## [Required work]
From the entries below, gather each line containing the word "Element".
┌─ Data provided
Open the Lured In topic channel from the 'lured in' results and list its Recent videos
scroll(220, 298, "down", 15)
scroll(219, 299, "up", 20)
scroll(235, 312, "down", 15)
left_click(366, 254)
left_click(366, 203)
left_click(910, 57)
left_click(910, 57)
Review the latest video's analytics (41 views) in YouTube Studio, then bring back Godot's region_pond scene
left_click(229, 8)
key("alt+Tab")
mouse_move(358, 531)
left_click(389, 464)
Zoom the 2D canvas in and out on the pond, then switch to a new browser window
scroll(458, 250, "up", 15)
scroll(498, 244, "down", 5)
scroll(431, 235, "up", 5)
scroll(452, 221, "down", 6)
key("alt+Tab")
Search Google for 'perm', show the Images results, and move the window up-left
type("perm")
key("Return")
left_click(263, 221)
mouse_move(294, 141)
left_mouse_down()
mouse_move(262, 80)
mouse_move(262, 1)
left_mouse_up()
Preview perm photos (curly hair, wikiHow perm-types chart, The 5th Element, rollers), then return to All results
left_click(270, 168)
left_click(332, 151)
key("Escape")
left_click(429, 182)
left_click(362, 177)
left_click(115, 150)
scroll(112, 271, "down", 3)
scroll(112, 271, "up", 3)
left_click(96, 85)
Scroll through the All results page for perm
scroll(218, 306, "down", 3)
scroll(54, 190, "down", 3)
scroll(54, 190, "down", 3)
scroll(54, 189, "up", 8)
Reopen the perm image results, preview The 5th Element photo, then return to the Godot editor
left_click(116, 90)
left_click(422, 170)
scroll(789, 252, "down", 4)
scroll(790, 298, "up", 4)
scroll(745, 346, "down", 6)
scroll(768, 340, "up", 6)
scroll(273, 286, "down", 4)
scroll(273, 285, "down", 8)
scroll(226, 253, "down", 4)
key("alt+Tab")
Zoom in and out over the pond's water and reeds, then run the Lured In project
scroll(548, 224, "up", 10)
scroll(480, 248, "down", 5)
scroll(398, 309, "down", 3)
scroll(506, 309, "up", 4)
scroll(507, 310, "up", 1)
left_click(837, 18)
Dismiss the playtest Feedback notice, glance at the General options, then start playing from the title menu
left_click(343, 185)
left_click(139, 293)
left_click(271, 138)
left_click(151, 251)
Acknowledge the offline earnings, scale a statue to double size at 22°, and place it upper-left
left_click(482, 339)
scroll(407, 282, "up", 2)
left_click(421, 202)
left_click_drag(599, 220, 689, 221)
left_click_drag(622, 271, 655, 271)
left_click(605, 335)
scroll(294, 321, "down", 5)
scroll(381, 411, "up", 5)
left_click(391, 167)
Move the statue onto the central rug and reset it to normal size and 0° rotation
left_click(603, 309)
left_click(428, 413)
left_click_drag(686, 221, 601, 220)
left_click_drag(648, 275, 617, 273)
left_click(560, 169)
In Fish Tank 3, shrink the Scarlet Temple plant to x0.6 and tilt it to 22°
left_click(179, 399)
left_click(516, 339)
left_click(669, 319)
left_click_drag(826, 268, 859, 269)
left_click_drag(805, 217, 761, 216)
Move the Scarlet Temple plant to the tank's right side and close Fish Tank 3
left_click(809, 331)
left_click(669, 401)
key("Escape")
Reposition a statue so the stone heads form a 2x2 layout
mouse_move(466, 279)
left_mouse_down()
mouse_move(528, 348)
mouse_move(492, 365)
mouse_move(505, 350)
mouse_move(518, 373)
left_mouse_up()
└─
## [Solved exercise]
Preview perm photos (curly hair, wikiHow perm-types chart, The 5th Element, rollers), then return to All results
Reopen the perm image results, preview The 5th Element photo, then return to the Godot editor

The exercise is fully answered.